The House
The House
I waited years for the house to sell. Even then, I had to act through an intermediary. If David's parent's had known that I wanted their old place, they would have burned it down rather than see me get it.
They were like that. They hated my guts. They blamed me for everything about David. They blamed me for turning him gay. They blamed me that he got wanderlust and caught HIV and of course they blamed me when he died. Hell, they didn't even allow me to attend the funeral after I had taken care of him through those two horrible years as he died slowly.
It had been twenty-five years and it still burned,
To be honest I never knew whether they were so galled that their son was gay or that he loved a white trash kid from the wrong side of the tracks.
Didn't matter anyway. The high and mighty Whytes would be spending the rest of their days drooling and wearing a diaper in a nursing home.
It had been a long, hard struggle but I had won. I had finally won.
As I drove up the drive way the memories came flooding back. The pines towered along the front of the property and Lombardy poplars lined the drive. The old two story house with white columns across the front sat outlined by azalea and gardenia bushes with the lake and boat house behind it.
The memory of visiting David out here when we were ten was strong . We had trekked through those woods and skinny dipped in the warm August waters of the lake. It was there in those waters by late summer star light that we had our first kiss. Afterwards, we always had to sneak around but with each new discovery we found ourselves closer and closer. Just like his name, he became my beloved.
I parked by the garage behind the house and entered the house through the kitchen. My kitchen furnishing sat in four boxes in the corner. The house was empty for the most part. It swallowed the furniture I had in my old two bedroom apartment. Everywhere was the smell of fresh paint and in a few places the workmen were still attending to maintenance and repairs that had accumulated as the house sat empty.
The afternoon sun cast long shadows in the big downstairs rooms. I thought long and hard about the furnishings and drapes. Furnishing this great place would be a long term project. My IKEA and Wal-Mart stuff just didn't look right here. I didn't look right in this place but it was mine. After years of toil, struggle and self-denial, I had won despite them telling me that all I would ever be was a bar-tender or a prostitute.
I passed by the kitchen and grabbed a bottle of champaign that I had chilling and a glass. Bollinger, 1976. It had cost $400 but it was damn well worth it.

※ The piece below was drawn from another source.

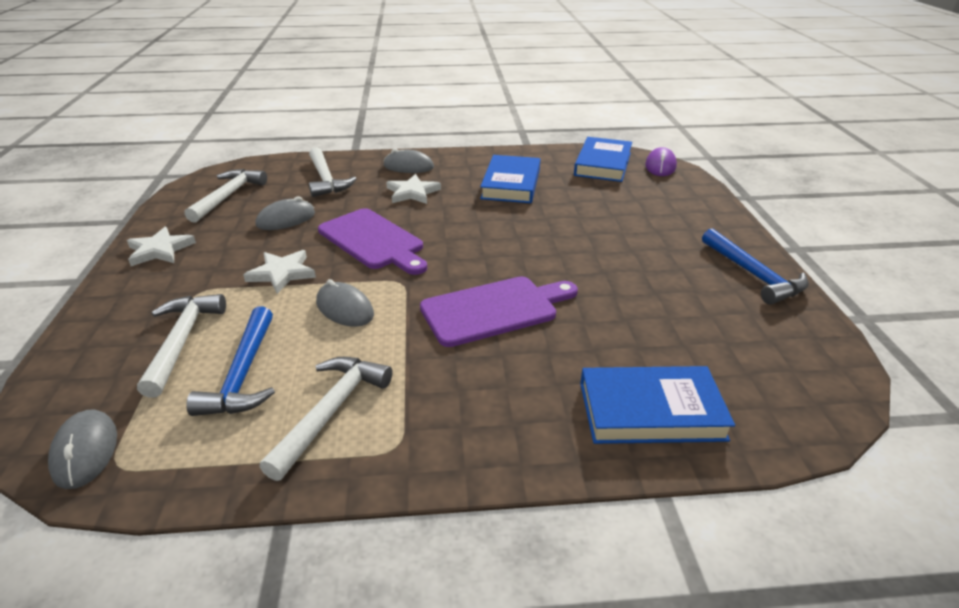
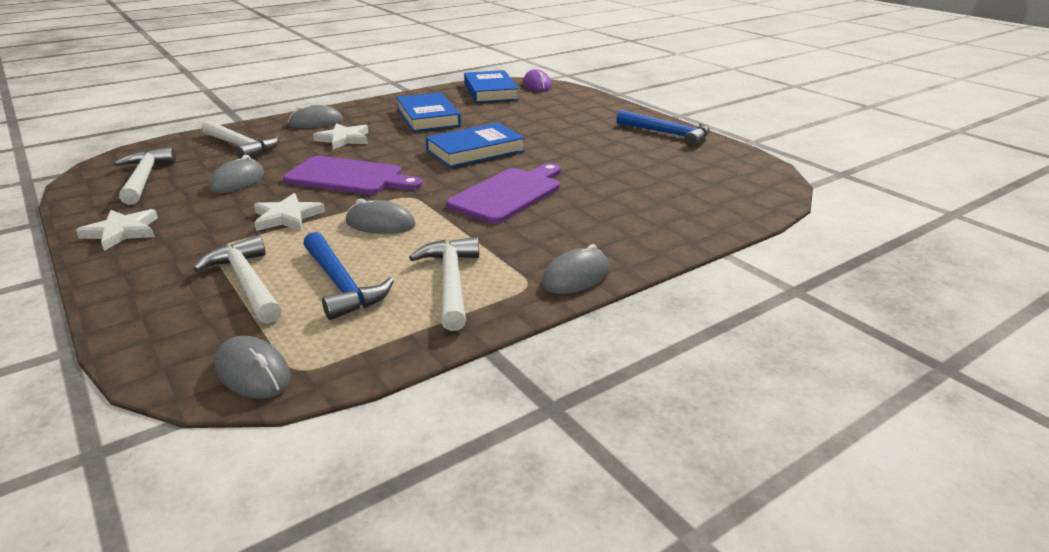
camera: 30 degrees left, 5 degrees down
(453, 457) = (576, 277): none -> grey mouse
(651, 411) = (678, 217): blue book -> blue book (475, 151)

I went upstairs to the master bed room. Again my meager belongings were dwarfed by the house. The room was huge. Bigger than the whole apartment that I had lived in for years. I turned on the television and opened the French doors to the balcony overlooking the lake. The smell of pine triggered another memory.
David had just turned sixteen. His parents were in Europe or something. We had a bottle of cheap champaign and made love down there in the boat house.
I sat down in a recliner and took in the view. I popped the cork on the champaign and took a sip. It was sweet and dry. I drank the bottle as the sun set over the lake and the stars came out.
Somewhere along the way I went to sleep.
David came to me in a dream. He looked like he did when we were in our teens.
He said, "What are you doing here?"
"I own it now. It's all mine."
"Oh Jimmy, how could you?"
"What did I do wrong?"
"You didn't move on. Now you are as trapped in this place as I am."
I woke with a start.
Funny how a place so grand could suddenly feel like a prison: cold, dusty and lifeless.
It was a prison that I chose because I could not change. I could not move on. I had to win and now I dwell there with the rest of the ghosts.